Human pose keypoint data:
• • • •

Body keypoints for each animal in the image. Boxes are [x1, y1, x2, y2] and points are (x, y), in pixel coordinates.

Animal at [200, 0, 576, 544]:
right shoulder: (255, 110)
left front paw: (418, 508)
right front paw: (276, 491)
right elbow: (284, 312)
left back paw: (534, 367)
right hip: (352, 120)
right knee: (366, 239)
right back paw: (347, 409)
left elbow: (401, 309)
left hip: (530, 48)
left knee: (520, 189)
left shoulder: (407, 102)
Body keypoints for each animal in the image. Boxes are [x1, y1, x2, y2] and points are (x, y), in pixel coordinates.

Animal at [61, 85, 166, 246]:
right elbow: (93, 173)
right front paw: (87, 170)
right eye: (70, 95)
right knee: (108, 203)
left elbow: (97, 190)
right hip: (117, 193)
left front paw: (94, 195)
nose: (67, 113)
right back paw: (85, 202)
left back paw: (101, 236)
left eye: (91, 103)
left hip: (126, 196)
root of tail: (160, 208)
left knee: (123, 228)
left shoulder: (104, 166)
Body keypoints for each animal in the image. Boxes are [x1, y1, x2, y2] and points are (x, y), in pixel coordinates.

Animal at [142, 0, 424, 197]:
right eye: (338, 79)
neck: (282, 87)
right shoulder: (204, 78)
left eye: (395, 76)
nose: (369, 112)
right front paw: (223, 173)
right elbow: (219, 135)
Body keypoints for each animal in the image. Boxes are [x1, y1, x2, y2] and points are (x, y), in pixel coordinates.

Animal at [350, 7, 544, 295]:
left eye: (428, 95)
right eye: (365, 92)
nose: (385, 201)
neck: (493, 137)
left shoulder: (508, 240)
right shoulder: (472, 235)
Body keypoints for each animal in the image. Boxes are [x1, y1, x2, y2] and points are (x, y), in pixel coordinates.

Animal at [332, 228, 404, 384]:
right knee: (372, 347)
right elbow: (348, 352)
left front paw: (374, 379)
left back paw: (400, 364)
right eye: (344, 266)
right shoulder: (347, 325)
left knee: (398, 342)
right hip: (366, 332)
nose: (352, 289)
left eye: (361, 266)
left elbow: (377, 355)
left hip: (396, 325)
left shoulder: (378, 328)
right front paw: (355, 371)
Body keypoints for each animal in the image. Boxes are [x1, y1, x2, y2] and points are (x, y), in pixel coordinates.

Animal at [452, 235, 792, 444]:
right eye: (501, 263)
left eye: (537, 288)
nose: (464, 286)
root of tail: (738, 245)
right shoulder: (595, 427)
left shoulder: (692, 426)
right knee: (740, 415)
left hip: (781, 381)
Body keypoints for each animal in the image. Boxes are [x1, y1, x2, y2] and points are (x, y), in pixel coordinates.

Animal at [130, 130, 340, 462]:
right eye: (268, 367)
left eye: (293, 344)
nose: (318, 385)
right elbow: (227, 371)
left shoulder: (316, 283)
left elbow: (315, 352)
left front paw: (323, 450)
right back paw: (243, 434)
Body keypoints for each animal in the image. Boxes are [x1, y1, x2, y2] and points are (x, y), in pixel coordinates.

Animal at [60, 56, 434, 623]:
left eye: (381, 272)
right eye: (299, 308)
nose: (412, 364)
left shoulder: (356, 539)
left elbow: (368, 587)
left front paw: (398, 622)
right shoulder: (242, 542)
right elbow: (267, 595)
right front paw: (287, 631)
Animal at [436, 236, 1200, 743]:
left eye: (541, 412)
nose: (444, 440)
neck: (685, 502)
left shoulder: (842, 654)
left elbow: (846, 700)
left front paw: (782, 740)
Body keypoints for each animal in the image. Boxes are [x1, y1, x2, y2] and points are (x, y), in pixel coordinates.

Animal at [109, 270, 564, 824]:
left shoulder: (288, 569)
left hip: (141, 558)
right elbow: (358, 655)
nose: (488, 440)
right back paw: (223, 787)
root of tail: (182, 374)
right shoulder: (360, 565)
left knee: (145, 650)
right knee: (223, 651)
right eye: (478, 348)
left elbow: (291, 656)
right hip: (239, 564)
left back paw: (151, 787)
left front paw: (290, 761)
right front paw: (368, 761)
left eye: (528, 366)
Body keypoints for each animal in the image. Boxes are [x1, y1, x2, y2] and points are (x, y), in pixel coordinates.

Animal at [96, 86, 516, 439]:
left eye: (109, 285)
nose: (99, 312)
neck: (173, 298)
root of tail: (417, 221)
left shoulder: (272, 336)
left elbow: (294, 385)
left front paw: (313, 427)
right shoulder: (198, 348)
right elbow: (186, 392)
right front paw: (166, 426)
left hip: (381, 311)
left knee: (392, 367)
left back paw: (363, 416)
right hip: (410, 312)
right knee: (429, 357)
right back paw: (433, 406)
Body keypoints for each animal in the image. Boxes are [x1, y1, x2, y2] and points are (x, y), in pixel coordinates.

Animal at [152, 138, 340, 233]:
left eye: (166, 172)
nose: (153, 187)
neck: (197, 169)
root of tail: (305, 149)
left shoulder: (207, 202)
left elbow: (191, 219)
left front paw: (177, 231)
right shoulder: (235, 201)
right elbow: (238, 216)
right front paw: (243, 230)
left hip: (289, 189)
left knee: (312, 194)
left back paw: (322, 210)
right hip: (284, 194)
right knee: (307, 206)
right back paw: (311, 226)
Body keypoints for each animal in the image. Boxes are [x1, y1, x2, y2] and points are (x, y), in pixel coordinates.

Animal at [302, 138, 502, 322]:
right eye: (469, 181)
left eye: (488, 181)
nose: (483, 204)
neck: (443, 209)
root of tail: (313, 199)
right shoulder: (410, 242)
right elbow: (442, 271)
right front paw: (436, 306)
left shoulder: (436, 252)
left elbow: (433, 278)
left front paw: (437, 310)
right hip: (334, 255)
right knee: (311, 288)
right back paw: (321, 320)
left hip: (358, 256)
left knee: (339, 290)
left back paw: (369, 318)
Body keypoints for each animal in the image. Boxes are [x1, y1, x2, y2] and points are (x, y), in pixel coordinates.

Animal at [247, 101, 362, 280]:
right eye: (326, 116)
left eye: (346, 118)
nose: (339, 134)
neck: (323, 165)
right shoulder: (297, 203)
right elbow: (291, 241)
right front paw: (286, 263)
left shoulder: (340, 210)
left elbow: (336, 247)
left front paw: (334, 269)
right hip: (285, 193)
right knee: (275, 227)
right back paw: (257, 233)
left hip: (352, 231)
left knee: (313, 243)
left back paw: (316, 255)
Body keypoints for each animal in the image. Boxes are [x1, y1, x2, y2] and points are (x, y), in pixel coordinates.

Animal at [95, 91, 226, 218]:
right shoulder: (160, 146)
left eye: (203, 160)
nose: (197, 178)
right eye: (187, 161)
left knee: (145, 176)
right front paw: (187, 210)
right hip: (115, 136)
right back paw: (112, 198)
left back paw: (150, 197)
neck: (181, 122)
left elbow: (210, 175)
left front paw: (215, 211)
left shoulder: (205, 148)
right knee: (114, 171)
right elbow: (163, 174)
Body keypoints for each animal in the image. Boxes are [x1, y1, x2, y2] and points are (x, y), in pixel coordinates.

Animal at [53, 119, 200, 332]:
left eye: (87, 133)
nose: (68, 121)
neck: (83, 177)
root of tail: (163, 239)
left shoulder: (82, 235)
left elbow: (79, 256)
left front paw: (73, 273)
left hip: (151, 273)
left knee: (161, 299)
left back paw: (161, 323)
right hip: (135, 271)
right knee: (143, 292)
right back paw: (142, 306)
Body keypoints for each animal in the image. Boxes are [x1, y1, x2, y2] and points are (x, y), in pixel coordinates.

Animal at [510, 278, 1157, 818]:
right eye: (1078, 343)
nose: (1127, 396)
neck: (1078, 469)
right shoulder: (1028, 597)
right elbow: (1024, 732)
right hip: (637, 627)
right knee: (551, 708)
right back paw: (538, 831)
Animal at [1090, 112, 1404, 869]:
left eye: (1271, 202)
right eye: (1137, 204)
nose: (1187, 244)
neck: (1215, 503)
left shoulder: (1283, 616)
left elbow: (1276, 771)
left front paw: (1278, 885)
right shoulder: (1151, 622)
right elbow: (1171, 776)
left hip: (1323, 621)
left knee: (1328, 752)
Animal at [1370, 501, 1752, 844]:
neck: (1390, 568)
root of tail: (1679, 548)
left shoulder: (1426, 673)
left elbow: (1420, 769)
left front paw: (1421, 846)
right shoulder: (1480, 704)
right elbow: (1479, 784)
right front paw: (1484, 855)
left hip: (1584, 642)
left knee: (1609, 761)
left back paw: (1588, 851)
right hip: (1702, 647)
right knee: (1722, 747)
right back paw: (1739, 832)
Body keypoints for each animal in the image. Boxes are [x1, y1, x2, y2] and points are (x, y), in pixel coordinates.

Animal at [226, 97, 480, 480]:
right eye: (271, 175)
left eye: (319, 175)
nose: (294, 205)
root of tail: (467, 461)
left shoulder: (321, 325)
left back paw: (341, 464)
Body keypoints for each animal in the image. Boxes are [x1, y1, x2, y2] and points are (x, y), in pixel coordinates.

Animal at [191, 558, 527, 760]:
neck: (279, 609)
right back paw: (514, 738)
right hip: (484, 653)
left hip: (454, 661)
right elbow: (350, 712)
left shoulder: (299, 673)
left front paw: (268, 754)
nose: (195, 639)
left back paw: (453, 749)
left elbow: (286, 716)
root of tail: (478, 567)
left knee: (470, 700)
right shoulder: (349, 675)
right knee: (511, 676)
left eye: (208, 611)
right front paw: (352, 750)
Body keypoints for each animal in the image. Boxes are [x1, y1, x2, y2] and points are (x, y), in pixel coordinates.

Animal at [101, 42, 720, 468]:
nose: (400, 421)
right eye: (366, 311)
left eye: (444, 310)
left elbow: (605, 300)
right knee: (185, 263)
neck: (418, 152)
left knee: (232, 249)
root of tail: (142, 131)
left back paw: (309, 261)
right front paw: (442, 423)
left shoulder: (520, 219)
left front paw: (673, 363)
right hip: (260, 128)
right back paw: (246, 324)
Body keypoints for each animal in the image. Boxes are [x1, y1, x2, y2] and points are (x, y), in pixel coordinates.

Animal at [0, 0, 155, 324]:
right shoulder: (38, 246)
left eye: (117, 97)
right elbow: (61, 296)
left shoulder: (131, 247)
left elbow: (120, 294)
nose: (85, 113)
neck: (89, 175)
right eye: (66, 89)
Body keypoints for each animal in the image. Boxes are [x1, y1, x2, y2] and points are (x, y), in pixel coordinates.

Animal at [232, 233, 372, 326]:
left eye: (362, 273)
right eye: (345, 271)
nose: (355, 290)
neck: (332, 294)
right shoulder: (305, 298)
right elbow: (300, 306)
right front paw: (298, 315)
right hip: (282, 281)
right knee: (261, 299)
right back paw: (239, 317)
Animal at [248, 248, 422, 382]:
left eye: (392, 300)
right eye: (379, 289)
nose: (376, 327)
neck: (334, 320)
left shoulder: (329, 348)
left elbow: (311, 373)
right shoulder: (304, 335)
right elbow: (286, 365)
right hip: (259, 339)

• • • •

* Exercise goal: If a line in the data above includes the string "root", copy it.

* Expected answer:
root of tail: (160, 208)
root of tail: (738, 245)
root of tail: (182, 374)
root of tail: (417, 221)
root of tail: (305, 149)
root of tail: (313, 199)
root of tail: (163, 239)
root of tail: (1679, 548)
root of tail: (467, 461)
root of tail: (478, 567)
root of tail: (142, 131)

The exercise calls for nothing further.